Japanese sort order in indexes
Jeremy H. Griffith
jeremy at omsys.com
Wed Oct 19 13:03:01 PDT 2011
On Tue, 18 Oct 2011 11:34:55 +0900, Makoto Nagasawa
<makoto15 at gmail.com> wrote:
>Hello Celine,
>
>On Mon, Oct 17, 2011 at 10:46 PM, Jeremy H. Griffith
<jeremy at omsys.com> wrote:
>>
>> The problem with Japanese is that it is not sorted
>> by the Unicode character order of the displayed
>> glyphs (which are usually katakana). Instead, it
>> is sorted according to the pronunciation of the
>> words, as given in a different script, kanji.
>> The software has no idea what the kanji is, so
>> you have to provide it by the usual Frame sort
>> order method, in []s for every single index entry.
>> Naturally this requires a Japanese native speaker.
>>
>
>You may use a software to convert Kanji to Kana (pronunciation).
Thanks, that is interesting!
>- KAKASI - Kanji Kana Simple Inverter
>http://kakasi.namazu.org/
It looks like the links to compiled versions are all broken;
you can still get the source at:
http://kakasi.namazu.org/stable/kakasi-2.3.4.tar.gz
It's a little hard to determine what tools are needed to build
it... Looks like it expects a UNIX/Linux environment.
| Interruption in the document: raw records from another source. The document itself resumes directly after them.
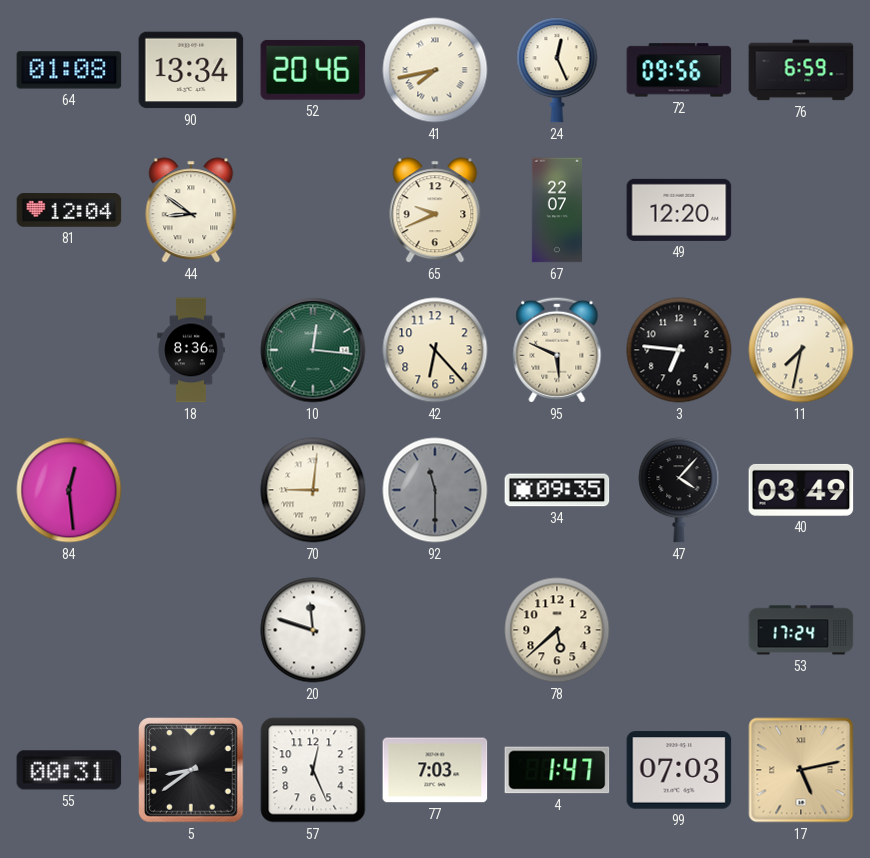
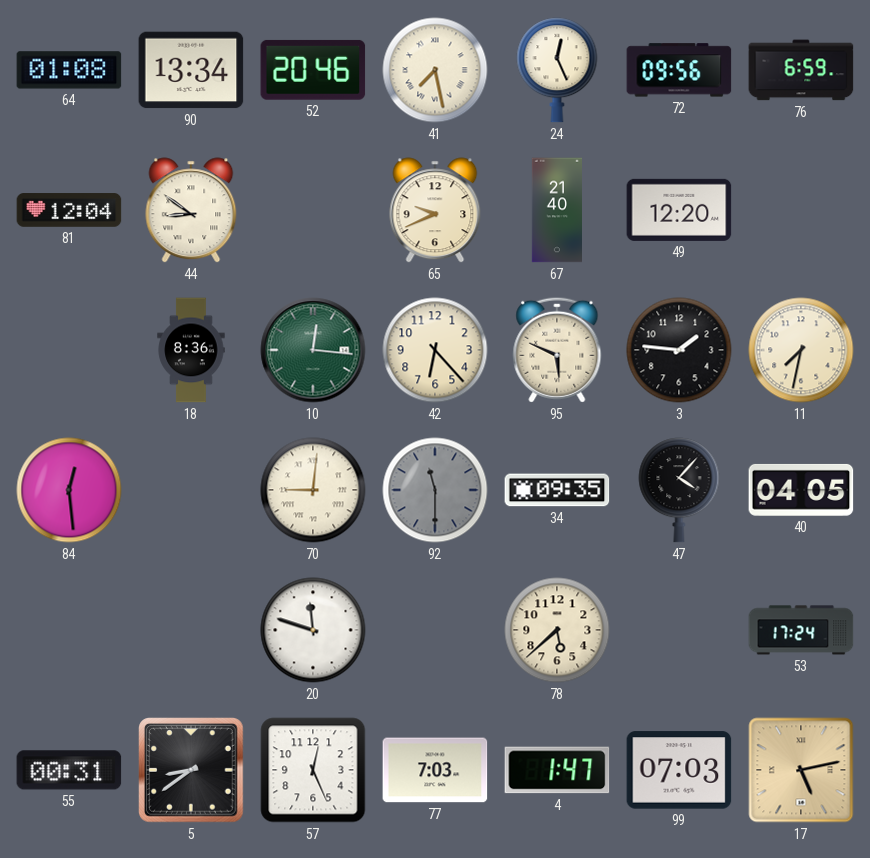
41: 7:43 -> 7:28
67: 22:07 -> 21:40
3: 6:46 -> 1:46
40: 03:49 -> 04:05
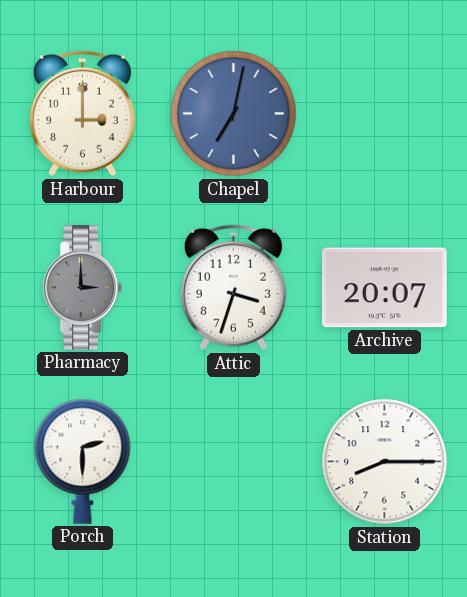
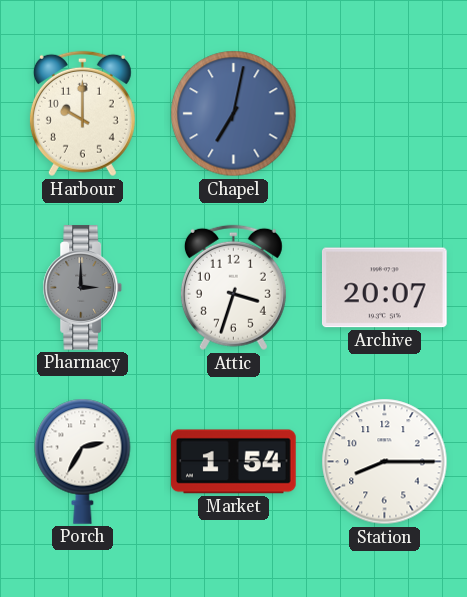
Harbour: 3:00 -> 10:00
Porch: 2:30 -> 2:35
Market: none -> 1:54
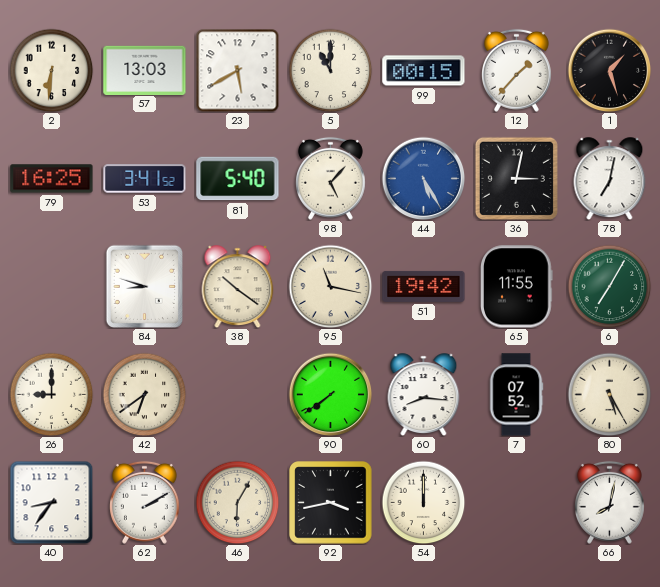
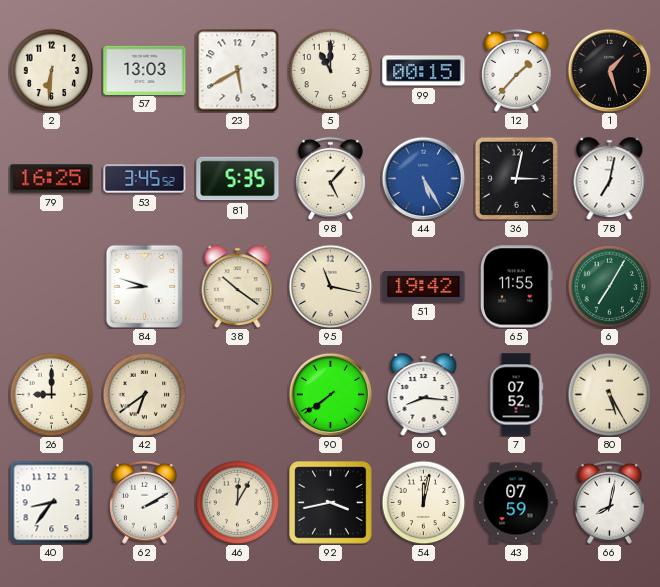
53: 3:41 -> 3:45
81: 5:40 -> 5:35
46: 6:05 -> 12:05
54: 12:00 -> 12:02
43: none -> 07:59
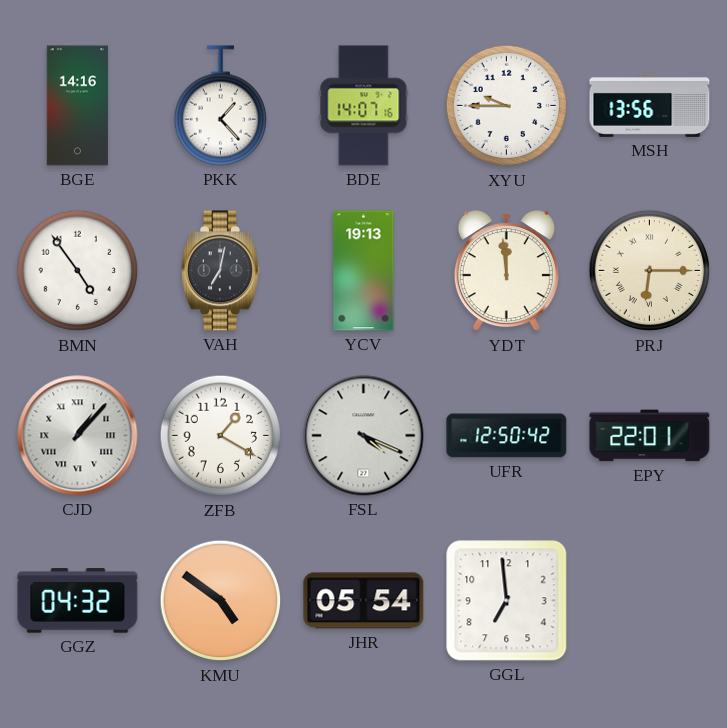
>I use KAKASI and Perl Module
>(http://search.cpan.org/~dankogai/Text-Kakasi-2.04/Kakasi.pm) to
>insert Kana (pronunciation) in
>FrameMaker Mif file.
For this you definitely need to be a perl programmer.
Both parts are GPL, which is good, if anyone with the
required skills feels like making a package usable on
Windows.
>However, Japanese native speaker need to check
>whether the Index are sorted correctly or not.
Definitely!
-- Jeremy H. Griffith, at Omni Systems Inc.